> Directive
Among the entries that follow, some lines contain the word "Verkäufer". Show all of them.

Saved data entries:
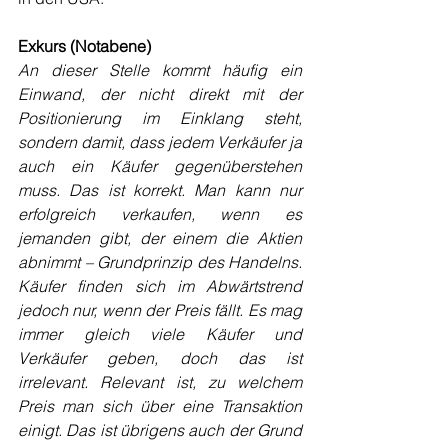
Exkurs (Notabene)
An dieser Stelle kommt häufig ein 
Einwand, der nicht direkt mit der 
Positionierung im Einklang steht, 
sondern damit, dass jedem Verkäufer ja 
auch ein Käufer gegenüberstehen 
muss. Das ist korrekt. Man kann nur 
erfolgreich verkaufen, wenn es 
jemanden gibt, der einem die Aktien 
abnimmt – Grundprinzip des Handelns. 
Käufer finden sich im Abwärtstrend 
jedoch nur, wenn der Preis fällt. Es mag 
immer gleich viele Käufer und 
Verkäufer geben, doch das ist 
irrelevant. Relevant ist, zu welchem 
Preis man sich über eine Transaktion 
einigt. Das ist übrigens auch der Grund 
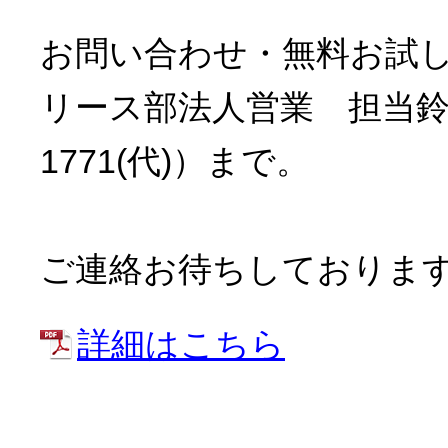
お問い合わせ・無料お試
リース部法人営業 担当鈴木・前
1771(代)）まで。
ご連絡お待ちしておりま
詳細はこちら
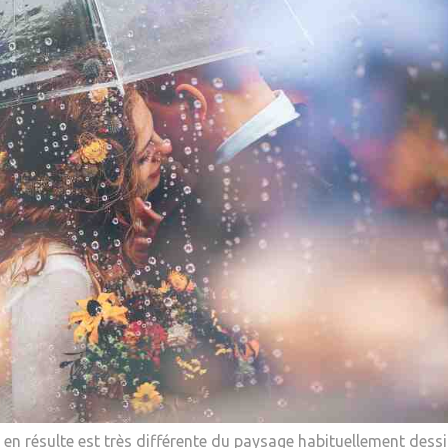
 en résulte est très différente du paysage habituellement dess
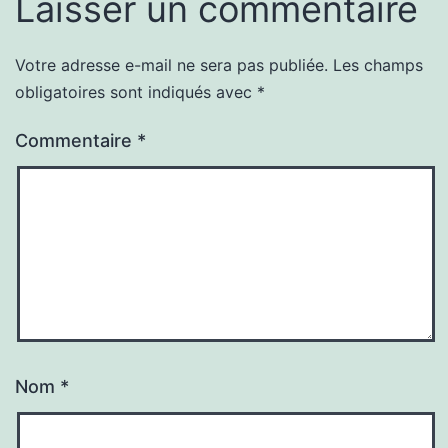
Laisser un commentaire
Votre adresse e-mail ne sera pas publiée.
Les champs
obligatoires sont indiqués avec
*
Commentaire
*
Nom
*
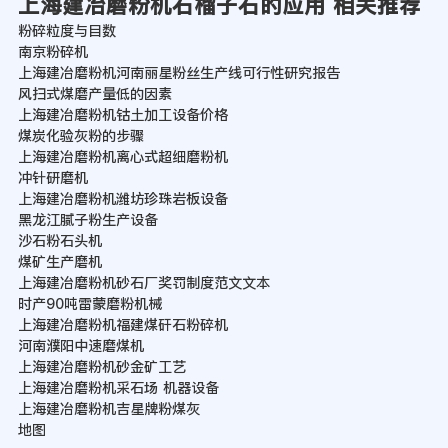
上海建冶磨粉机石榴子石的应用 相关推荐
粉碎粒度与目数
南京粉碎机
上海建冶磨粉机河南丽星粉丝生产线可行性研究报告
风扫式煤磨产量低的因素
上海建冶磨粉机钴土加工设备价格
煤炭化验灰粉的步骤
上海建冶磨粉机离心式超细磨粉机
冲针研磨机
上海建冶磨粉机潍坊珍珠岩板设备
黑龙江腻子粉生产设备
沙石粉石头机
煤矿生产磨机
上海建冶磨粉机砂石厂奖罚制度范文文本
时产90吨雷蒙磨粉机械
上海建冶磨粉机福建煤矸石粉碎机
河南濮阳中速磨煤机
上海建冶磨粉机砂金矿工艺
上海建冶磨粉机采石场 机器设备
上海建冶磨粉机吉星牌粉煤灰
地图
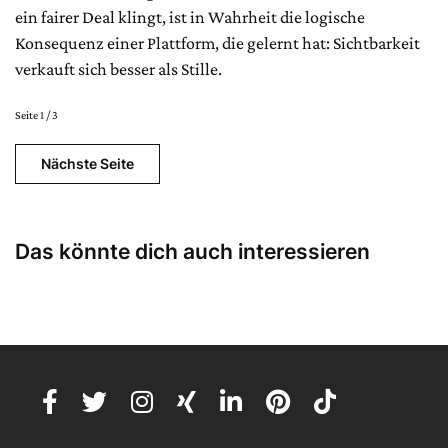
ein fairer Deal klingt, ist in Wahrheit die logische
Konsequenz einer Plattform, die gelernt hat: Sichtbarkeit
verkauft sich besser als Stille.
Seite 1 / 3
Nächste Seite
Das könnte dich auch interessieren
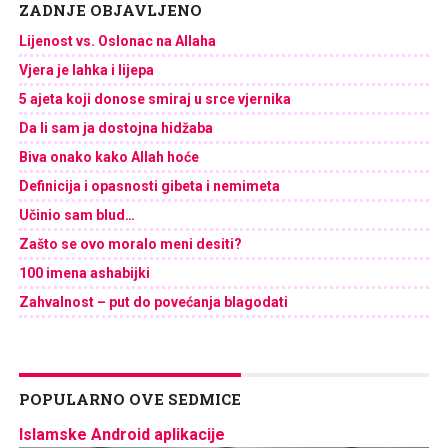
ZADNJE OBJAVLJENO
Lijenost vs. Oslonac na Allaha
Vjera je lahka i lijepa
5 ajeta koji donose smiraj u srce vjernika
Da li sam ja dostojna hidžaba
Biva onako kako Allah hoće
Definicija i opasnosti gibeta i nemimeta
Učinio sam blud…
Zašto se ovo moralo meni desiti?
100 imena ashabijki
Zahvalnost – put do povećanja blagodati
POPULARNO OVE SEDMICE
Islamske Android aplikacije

> Problem solution
sondern damit, dass jedem Verkäufer ja 
Verkäufer geben, doch das ist 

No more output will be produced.